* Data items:
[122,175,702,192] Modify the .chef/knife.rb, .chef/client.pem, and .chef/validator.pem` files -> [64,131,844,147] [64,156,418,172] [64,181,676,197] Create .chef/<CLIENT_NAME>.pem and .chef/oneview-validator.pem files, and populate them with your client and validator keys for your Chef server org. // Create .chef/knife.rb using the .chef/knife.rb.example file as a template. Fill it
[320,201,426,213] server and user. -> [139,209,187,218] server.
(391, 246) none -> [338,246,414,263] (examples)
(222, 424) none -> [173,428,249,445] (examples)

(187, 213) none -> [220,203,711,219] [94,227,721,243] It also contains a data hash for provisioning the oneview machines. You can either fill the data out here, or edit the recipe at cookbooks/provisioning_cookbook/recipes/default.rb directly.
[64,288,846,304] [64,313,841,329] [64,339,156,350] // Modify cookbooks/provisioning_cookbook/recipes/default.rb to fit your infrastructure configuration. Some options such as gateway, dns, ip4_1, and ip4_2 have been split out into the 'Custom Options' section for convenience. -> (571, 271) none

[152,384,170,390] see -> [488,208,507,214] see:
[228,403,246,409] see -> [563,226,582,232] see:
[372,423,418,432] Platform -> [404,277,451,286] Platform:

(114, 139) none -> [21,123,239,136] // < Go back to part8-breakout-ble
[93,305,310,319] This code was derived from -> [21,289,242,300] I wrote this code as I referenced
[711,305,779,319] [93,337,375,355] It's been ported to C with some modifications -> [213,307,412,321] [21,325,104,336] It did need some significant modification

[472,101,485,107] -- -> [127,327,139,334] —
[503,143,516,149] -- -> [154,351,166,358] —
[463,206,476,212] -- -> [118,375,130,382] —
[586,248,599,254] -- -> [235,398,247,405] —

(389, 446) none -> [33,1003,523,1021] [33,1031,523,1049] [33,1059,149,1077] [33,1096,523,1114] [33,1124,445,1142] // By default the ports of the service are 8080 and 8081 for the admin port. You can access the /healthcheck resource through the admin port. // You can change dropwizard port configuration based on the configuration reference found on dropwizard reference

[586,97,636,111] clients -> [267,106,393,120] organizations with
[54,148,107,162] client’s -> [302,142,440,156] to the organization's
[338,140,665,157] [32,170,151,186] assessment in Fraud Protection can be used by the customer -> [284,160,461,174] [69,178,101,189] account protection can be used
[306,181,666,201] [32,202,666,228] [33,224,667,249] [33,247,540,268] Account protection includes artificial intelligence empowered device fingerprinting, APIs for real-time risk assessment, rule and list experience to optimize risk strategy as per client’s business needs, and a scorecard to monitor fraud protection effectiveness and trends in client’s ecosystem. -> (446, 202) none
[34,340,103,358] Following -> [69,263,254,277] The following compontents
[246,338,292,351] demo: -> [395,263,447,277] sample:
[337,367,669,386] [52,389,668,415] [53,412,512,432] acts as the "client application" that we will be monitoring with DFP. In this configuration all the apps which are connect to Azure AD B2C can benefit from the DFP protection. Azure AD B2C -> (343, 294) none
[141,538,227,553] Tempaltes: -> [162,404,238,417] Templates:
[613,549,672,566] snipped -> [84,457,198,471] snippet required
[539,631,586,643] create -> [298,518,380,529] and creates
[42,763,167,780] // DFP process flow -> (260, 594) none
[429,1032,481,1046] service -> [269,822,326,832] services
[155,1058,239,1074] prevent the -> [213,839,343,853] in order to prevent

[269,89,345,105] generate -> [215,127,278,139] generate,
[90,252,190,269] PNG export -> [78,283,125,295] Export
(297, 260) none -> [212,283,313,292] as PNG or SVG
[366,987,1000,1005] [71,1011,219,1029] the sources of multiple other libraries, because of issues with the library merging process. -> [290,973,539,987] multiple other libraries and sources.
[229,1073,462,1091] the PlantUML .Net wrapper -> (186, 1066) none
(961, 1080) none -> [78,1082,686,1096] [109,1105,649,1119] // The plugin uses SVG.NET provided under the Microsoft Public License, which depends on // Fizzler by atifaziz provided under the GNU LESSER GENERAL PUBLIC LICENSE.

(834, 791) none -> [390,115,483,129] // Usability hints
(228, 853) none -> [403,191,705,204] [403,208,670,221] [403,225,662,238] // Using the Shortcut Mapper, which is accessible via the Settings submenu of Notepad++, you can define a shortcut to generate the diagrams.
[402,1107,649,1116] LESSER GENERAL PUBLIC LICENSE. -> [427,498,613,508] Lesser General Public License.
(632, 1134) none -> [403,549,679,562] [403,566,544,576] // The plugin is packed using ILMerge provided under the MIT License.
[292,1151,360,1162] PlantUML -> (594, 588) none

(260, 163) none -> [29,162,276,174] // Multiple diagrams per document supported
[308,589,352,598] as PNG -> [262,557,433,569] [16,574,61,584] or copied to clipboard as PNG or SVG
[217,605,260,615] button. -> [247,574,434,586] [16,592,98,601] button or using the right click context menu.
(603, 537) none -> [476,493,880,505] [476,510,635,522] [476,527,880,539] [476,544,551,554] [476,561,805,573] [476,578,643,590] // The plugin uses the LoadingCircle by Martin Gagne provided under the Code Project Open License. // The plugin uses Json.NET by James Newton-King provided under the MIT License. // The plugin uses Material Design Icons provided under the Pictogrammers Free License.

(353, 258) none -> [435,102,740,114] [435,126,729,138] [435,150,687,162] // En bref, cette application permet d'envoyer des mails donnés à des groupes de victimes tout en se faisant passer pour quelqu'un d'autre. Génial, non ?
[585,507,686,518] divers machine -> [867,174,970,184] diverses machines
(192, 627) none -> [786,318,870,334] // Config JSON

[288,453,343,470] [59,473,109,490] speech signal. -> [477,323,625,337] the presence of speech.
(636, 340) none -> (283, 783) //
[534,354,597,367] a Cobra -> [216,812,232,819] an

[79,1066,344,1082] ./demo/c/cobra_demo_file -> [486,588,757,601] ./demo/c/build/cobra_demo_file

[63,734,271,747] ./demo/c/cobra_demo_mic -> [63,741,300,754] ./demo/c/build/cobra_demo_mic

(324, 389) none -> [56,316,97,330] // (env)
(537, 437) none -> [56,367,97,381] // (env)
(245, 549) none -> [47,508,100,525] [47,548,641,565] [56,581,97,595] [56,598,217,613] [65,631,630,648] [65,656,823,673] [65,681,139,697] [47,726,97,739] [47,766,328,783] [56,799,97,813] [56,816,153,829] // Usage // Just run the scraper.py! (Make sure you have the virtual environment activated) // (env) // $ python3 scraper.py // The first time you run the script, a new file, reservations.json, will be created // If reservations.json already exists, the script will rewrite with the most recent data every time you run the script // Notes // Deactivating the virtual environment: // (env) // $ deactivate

* Goal of the exercise: Only one stretch of the data above is needed. Restate it word for word, from the line containing "(222, 424) none" through the line containing "[54,148,107,162] client’s ->", both ends included.

* Completed task:
(222, 424) none -> [173,428,249,445] (examples)

(187, 213) none -> [220,203,711,219] [94,227,721,243] It also contains a data hash for provisioning the oneview machines. You can either fill the data out here, or edit the recipe at cookbooks/provisioning_cookbook/recipes/default.rb directly.
[64,288,846,304] [64,313,841,329] [64,339,156,350] // Modify cookbooks/provisioning_cookbook/recipes/default.rb to fit your infrastructure configuration. Some options such as gateway, dns, ip4_1, and ip4_2 have been split out into the 'Custom Options' section for convenience. -> (571, 271) none

[152,384,170,390] see -> [488,208,507,214] see:
[228,403,246,409] see -> [563,226,582,232] see:
[372,423,418,432] Platform -> [404,277,451,286] Platform:

(114, 139) none -> [21,123,239,136] // < Go back to part8-breakout-ble
[93,305,310,319] This code was derived from -> [21,289,242,300] I wrote this code as I referenced
[711,305,779,319] [93,337,375,355] It's been ported to C with some modifications -> [213,307,412,321] [21,325,104,336] It did need some significant modification

[472,101,485,107] -- -> [127,327,139,334] —
[503,143,516,149] -- -> [154,351,166,358] —
[463,206,476,212] -- -> [118,375,130,382] —
[586,248,599,254] -- -> [235,398,247,405] —

(389, 446) none -> [33,1003,523,1021] [33,1031,523,1049] [33,1059,149,1077] [33,1096,523,1114] [33,1124,445,1142] // By default the ports of the service are 8080 and 8081 for the admin port. You can access the /healthcheck resource through the admin port. // You can change dropwizard port configuration based on the configuration reference found on dropwizard reference

[586,97,636,111] clients -> [267,106,393,120] organizations with
[54,148,107,162] client’s -> [302,142,440,156] to the organization's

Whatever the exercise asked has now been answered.